→ 练习目的: 根据文档片段,说出作者最早是在哪个网络上接触到网络“瘦身”这一概念的。

→ 文档片段:
######

ImageNet的句号:基于keras的EfficientNet复现【1 主model】

〇、前面的几句话

EfficientNet是19年的东西,现在是2021年初。往回看,2020年整个ImageNet领域都没有一个网络能对EfficientNet产生压倒性优势。
从这里就可以看出这个东西是多么恐怖。
网上关于EfficientNet的讲解可谓是汗牛充栋,往前翻19年的文章,大家对这个东西都没有几个理解透彻的,大多数人的注意力还停留在简单的“模型精度和效率优化”上面。
后来源代码放出来了。大家才发现,这篇文章里面是有多少细致的东西需要解读。
原理就不说了,一搜一大堆,我划几个重点,然后直接上代码。

一、联合优化

这是EfficientNet统领全纲的一个点。我最先接触到网络“瘦身”的概念是在MobileNet上。MobileNet严谨地证明了自己以深度可分离卷积为基本模块,可以减少参数量并且达到几乎同样的accuracy。
不仅如此,MobileNet也提出了“宽度因子”的概念,这无疑就是EfficientNet里面混合维度放大法的“婴儿版”。
联合优化是有效的,及其有效的,这是EfficientNet的理论基础。

二、七个参数向量和强化学习

本人现在正在搞一篇SCI,核心就是用NSGA-II算法搜索神经网络超参数向量。当时搞这个idea的时候真心不知道MnasNet这个东西,只觉得启发算法搜神经网络这个玩意简直是太耗资源,而且不好成功。
EfficientNet-B0的参数结果又秀了我一脸,第一个混合放大维度参数竟然是强化学习搜出来的。
资源终端+帕累托解空间 理论优化神经网络,听起来真的很梦幻。而EfficientNet就是硬生生给你搜出来七个baseline,真的是令人咂舌。

######

→ 收集材料:
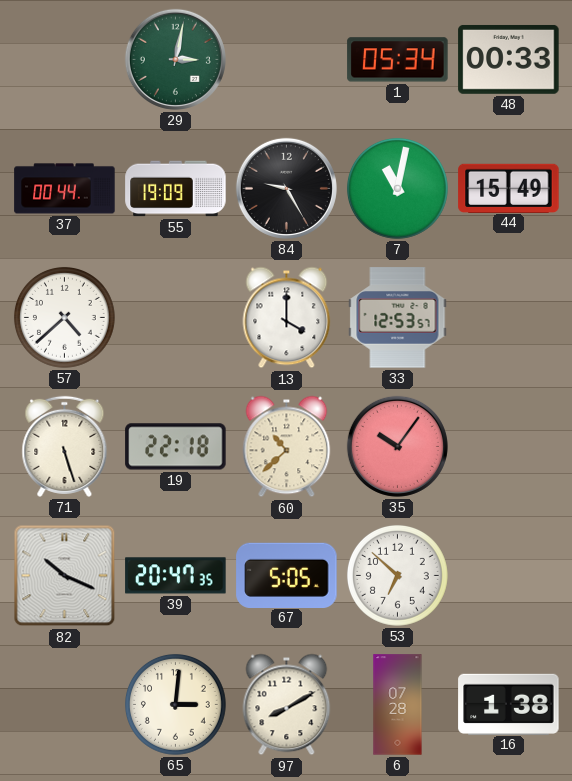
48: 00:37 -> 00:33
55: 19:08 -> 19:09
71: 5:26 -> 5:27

######

→ 结果: MobileNet。